Florida Researchers Sequence Environmental DNA for Sea Turtle Conservation

As climate change continues to impact ecosystems and animal populations across the globe, the urgency to find novel techniques that assist in protecting these species is higher than ever. Sea turtles are one such species, facing dangers such as habitat loss, disease, hunting, rising temperatures, bioplastic pollution and more. Since these creatures rely on multiple habitats, from the vast ocean waters to their preferred nesting beaches, the search for practical conservation tools to monitor the species’ growth has long remained a challenge.

To address this growing concern, researchers from the University of Florida, specifically UF’s Whitney Laboratory for Marine Bioscience and Sea Turtle Hospital, led a study investigating the environmental DNA, or “eDNA”, of several endangered sea turtle species along the coast. While eDNA was first utilized for extracting and analyzing DNA from microbes found in soil and water, scientists have since developed this technology to detect small amounts of genetic material via organisms’ skin, scales, hair, feces, or bodily fluids. 

“We wanted to test the boundaries of this technology, which hadn’t really been applied to sea turtles before and certainly not on sand,” said UF assistant professor of wildlife disease genomics, David Duffy. “This is a way to survey areas for elusive animals or species that can be hard to study otherwise. It’s essentially wildlife forensics.”

Before utilizing this technology out in the field, Duffy and his team refined their techniques with tanks and sand from turtles recuperating at the Whitney Laboratory. eDNA gathered from these turtles, plus those gathered from a network of volunteers collecting samples across the state’s beaches, indicated that the stored DNA from sand and water samples was stable for weeks to months.

“You don’t need to be a highly trained scientist to collect eDNA, which makes this technology a lot more democratic,” said Duffy. “This really opens up the ability to monitor wildlife non-invasively to a much wider pool of people.”
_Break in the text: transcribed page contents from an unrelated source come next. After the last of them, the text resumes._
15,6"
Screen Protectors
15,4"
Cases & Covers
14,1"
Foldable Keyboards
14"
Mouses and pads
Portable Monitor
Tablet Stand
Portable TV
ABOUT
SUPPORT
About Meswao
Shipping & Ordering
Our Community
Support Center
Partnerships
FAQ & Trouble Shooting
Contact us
After testing their techniques at the Whitney Lab, Duffy and colleagues finally hit the shores. By gathering genetic material in the sand, researchers collected DNA “fingerprints” from endangered turtle species such as green turtles, known as Chelonia mydas, and loggerheads, or Caretta caretta. Their research, published in Molecular Ecology Resources, resulted in the first successful attempt at collecting animal eDNA from beach sand. These novel techniques introduce non-invasive tracing and monitoring of other kinds of endangered species, assisting in developing effective conservation strategies.

For both species’ eDNA, researchers were interested in investigating the presence or absence of the virus causing fibropapillomatosis, a form of cancer impacting nearly 50% of all green turtles along Florida beaches. This disease results in cauliflower-like tumors on the eyes, mouth, skin and internal organs, ultimately becoming so debilitating that it impacts their ability to hunt and swim effectively. eDNA shows promising potential at pinpointing where the virus’ spread and any mutations. The technique can also denote the virus’ concentration in tested water columns, giving researchers a better understanding of fibropapillomatosis’ origins and consequent spread among ecosystems.